Podman builds started failing on the cargo buld step with certificate errors. It was working for a couple weeks but started failing all of a sudden.
The error returned from the build is :
Caused by:
failed to download from `https://index.crates.io/config.json`
Caused by:
[60] SSL peer certificate or SSH remote key was not OK (SSL certificate problem: unable to get local issuer certificate)
Here is the relevant portion of the Dockerfile
FROM rust:1.86.0-bullseye as backend-builder
WORKDIR app
COPY Cargo.toml Cargo.lock .
COPY crates ./crates
RUN cargo build --release
I have tried following steps at https://podman-desktop.io/docs/podman/adding-certificates-to-a-podman-machine but does not seem to help.
Npm installs are working using the following Dockerfile
FROM node:18.20-bullseye as node-base
WORKDIR app
COPY ./package.json ./.npmrc .
# Configure npm to handle SSL certificate issues with Zscaler
ENV NODE_TLS_REJECT_UNAUTHORIZED=0
RUN npm config set strict-ssl false && \
npm config set registry https://registry.npmjs.org/ && \
npm install
I am on a mac
My approach would be to install the ZScaler certificate into your backend-builder container.
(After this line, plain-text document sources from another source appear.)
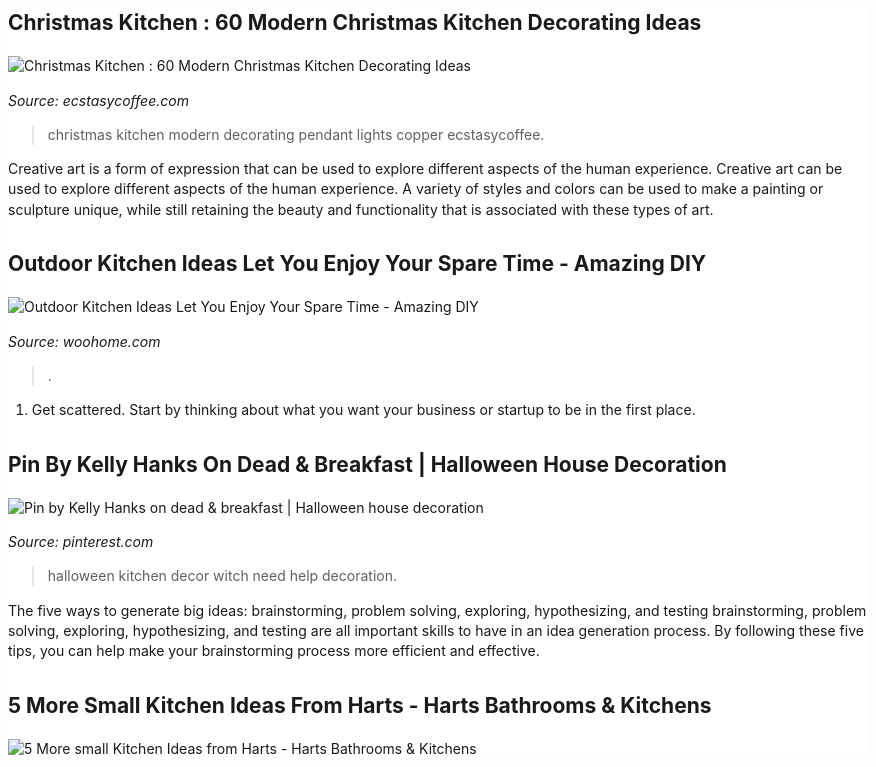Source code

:     
## Christmas Kitchen : 60 Modern Christmas Kitchen Decorating Ideas

<img loading=lazy src="https://i2.wp.com/www.ecstasycoffee.com/wp-content/uploads/2017/03/Nothing-like-ticking-off-a-few-house-bits-before-the-big-day.-New-copper-pendant-lights-for-the-win-countrykitchen-christmaskitchen.jpg?resize=750%2C937&amp;ssl=1" onerror="this.onerror=null;this.src='https://tse1.mm.bing.net/th?id=OIP.T0HHFLQt9cyII0iBcvKO9gHaJQ&amp;pid=15.1';" alt="Christmas Kitchen : 60 Modern Christmas Kitchen Decorating Ideas">

_Source: ecstasycoffee.com_

>christmas kitchen modern decorating pendant lights copper ecstasycoffee. 

	

Creative art is a form of expression that can be used to explore different aspects of the human experience.
Creative art can be used to explore different aspects of the human experience. A variety of styles and colors can be used to make a painting or sculpture unique, while still retaining the beauty and functionality that is associated with these types of art.

    
## Outdoor Kitchen Ideas Let You Enjoy Your Spare Time - Amazing DIY

<img loading=lazy src="https://www.woohome.com/wp-content/uploads/2014/02/outdoor-kitchen-6.jpg" onerror="this.onerror=null;this.src='https://tse2.mm.bing.net/th?id=OIP.5bWRZkfEsjLAS-lvp_9fBgHaJe&amp;pid=15.1';" alt="Outdoor Kitchen Ideas Let You Enjoy Your Spare Time - Amazing DIY">

_Source: woohome.com_

>. 

	

1. Get scattered. Start by thinking about what you want your business or startup to be in the first place.

    
## Pin By Kelly Hanks On Dead &amp; Breakfast | Halloween House Decoration

<img loading=lazy src="https://i.pinimg.com/originals/8d/2a/f8/8d2af86d15734833112db434e6213f6a.jpg" onerror="this.onerror=null;this.src='https://tse4.mm.bing.net/th?id=OIP.Lv01SRkTeDZD_zr2msOWXgHaF7&amp;pid=15.1';" alt="Pin by Kelly Hanks on dead &amp; breakfast | Halloween house decoration">

_Source: pinterest.com_

>halloween kitchen decor witch need help decoration. 

	

The five ways to generate big ideas: brainstorming, problem solving, exploring, hypothesizing, and testing
brainstorming, problem solving, exploring, hypothesizing, and testing are all important skills to have in an idea generation process. By following these five tips, you can help make your brainstorming process more efficient and effective.

    
## 5 More Small Kitchen Ideas From Harts - Harts Bathrooms &amp; Kitchens

<img loading=lazy src="https://hips.hearstapps.com/hmg-prod.s3.amazonaws.com/images/small-kitchen-ideas-1572363506.jpg?crop=0.9360544217687076xw:1xh;center,top&amp;resize=480:*" onerror="this.onerror=null;this.src='https://tse4.mm.bing.net/th?id=OIP.pttHfPjcV1wnOSF0D1VfQQHaLH&amp;pid=15.1';" alt="5 More small Kitchen Ideas from Harts - Harts Bathrooms &amp; Kitchens">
I'm not familiar enough with Debian-based images to know exactly how do that, but on RedHat environments, I'd drop the cert file into /etc/pki/ca-trust/source/anchors and run update-ca-trust (as root). I assume that there's an equivalent mechanism which will work on your rust:1.86.0-bullseye image.
Taking a few minutes to experiment, it appears that the easiest way to do it is to just append your ZScaler certificate to the existing /etc/ssl/certs/ca-certificates.crt file, and cargo will work. But I'm uncertain if that's the preferred way to do it.
(Oh, and I can definitely sympathise with anyone dealing with dealing with ZScaler like this... it's wasted weeks of my time over the years since we adopted it).